● **What to do**
Return exactly the lines below, starting with the one that has "178 1203 0.80" and going on through the one that has "843 201 2.98".

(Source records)
..............................

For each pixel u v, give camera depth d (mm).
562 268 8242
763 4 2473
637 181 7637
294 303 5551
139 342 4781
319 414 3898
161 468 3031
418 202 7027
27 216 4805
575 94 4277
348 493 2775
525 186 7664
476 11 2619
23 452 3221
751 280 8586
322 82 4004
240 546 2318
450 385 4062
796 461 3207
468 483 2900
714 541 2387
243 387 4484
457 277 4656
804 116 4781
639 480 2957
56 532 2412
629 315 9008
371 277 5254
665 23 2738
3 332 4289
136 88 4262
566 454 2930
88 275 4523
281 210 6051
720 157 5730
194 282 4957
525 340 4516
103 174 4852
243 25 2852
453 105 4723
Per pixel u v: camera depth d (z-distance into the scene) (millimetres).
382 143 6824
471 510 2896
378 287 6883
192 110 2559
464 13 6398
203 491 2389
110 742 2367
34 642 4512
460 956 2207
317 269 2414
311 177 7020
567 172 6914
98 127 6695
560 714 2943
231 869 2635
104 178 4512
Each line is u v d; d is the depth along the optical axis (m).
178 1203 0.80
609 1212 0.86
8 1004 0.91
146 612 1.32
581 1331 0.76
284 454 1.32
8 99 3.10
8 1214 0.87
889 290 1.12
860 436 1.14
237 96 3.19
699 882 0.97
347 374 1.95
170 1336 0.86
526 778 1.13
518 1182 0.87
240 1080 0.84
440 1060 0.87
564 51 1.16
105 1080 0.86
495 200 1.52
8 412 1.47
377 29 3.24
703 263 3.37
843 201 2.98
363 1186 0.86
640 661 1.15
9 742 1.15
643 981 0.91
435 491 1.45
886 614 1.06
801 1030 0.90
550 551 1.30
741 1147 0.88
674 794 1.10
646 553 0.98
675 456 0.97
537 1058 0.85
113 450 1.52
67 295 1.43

..............................

● **Reply to the exercise**
178 1203 0.80
609 1212 0.86
8 1004 0.91
146 612 1.32
581 1331 0.76
284 454 1.32
8 99 3.10
8 1214 0.87
889 290 1.12
860 436 1.14
237 96 3.19
699 882 0.97
347 374 1.95
170 1336 0.86
526 778 1.13
518 1182 0.87
240 1080 0.84
440 1060 0.87
564 51 1.16
105 1080 0.86
495 200 1.52
8 412 1.47
377 29 3.24
703 263 3.37
843 201 2.98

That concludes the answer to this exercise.